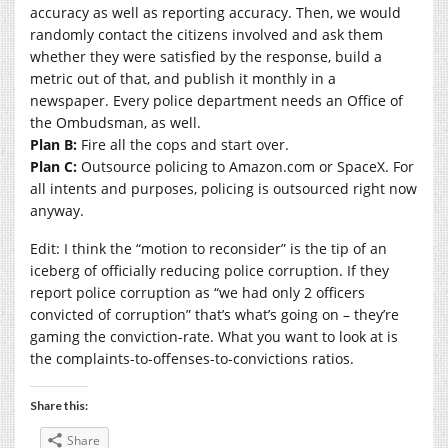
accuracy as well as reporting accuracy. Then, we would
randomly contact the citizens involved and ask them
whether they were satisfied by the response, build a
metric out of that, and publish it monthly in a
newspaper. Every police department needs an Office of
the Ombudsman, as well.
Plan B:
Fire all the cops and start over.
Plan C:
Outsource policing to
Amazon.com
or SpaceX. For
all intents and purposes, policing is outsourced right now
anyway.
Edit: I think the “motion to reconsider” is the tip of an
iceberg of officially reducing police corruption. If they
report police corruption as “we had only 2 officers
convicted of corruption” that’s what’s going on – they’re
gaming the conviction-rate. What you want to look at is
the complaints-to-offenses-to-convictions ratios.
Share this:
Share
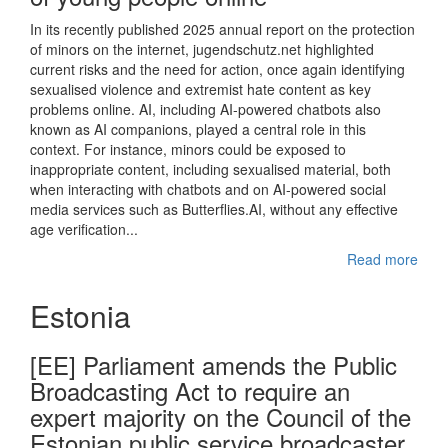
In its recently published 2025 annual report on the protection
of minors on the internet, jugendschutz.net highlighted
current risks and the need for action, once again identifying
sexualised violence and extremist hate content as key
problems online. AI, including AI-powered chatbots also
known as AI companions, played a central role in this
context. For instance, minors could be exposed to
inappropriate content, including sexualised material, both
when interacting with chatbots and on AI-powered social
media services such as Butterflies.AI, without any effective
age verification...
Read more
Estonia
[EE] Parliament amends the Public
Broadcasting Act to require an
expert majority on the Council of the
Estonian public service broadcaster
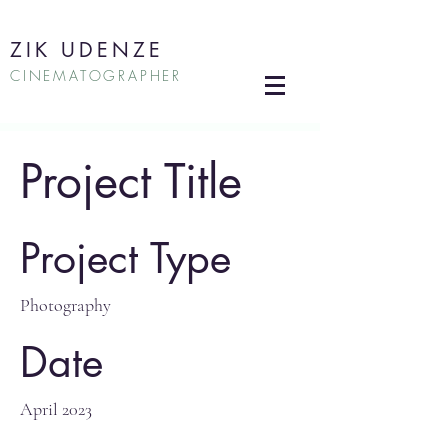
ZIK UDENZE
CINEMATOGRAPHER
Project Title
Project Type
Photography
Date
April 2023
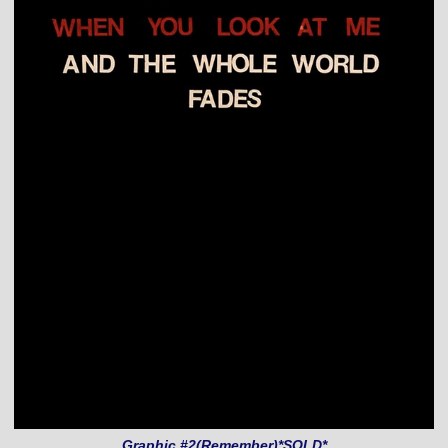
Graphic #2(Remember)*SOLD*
*****
ABOUT THIS EXERCISE:
State how many lines in the items contain the word "well". Give only the number.

ANSWER SPACE:
2